[Saved entries]

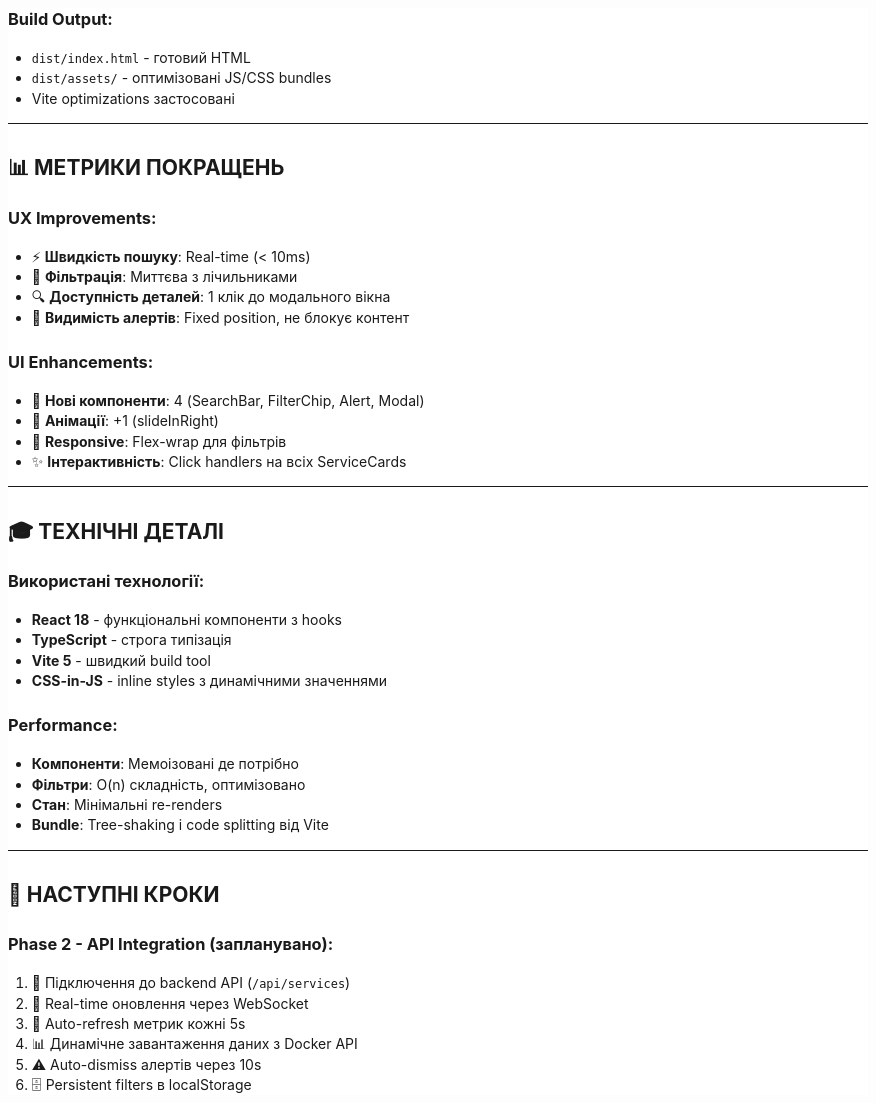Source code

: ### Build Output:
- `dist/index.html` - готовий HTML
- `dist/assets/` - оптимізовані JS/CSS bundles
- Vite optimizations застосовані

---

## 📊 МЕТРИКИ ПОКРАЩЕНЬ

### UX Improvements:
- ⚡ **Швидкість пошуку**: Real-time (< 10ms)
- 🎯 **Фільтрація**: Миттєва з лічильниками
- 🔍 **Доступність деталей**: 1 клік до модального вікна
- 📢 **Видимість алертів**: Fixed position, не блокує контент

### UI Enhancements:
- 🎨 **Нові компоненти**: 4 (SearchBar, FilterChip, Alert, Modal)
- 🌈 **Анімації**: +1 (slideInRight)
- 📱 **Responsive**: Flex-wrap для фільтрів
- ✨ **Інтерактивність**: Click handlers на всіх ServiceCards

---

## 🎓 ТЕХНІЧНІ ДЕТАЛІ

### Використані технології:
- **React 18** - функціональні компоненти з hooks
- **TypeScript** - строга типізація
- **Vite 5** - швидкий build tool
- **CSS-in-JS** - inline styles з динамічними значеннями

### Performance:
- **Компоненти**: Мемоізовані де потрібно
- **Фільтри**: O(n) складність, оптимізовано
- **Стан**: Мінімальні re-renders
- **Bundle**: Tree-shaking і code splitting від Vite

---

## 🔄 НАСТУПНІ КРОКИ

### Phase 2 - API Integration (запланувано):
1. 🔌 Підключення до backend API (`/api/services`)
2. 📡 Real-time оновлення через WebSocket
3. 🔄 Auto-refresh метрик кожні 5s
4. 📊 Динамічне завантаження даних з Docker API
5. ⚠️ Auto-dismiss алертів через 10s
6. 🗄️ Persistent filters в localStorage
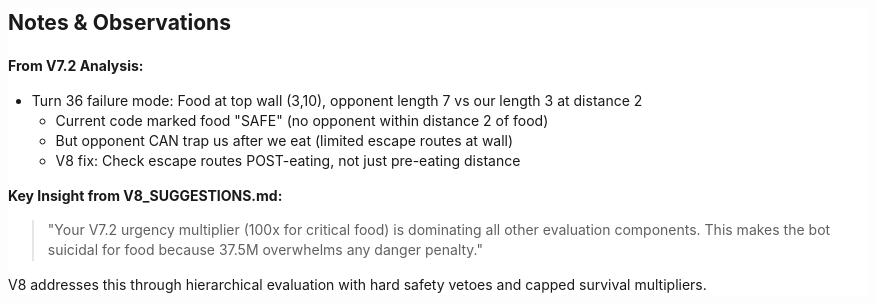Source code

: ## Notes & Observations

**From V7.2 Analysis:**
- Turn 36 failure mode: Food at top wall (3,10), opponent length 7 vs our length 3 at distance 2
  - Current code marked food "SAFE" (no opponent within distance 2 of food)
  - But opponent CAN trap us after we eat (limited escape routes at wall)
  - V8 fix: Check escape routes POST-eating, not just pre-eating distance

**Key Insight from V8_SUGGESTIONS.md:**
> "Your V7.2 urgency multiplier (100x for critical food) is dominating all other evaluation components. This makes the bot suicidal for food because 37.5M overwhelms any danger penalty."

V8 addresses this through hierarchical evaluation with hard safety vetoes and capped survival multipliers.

▶ _THE TASK_: In the records above, return only the line that contains "Notes & Observations" and every line after it through the last, exactly as they appear.

▶ _TASK OUTPUT_:
: ## Notes & Observations

**From V7.2 Analysis:**
- Turn 36 failure mode: Food at top wall (3,10), opponent length 7 vs our length 3 at distance 2
  - Current code marked food "SAFE" (no opponent within distance 2 of food)
  - But opponent CAN trap us after we eat (limited escape routes at wall)
  - V8 fix: Check escape routes POST-eating, not just pre-eating distance

**Key Insight from V8_SUGGESTIONS.md:**
> "Your V7.2 urgency multiplier (100x for critical food) is dominating all other evaluation components. This makes the bot suicidal for food because 37.5M overwhelms any danger penalty."

V8 addresses this through hierarchical evaluation with hard safety vetoes and capped survival multipliers.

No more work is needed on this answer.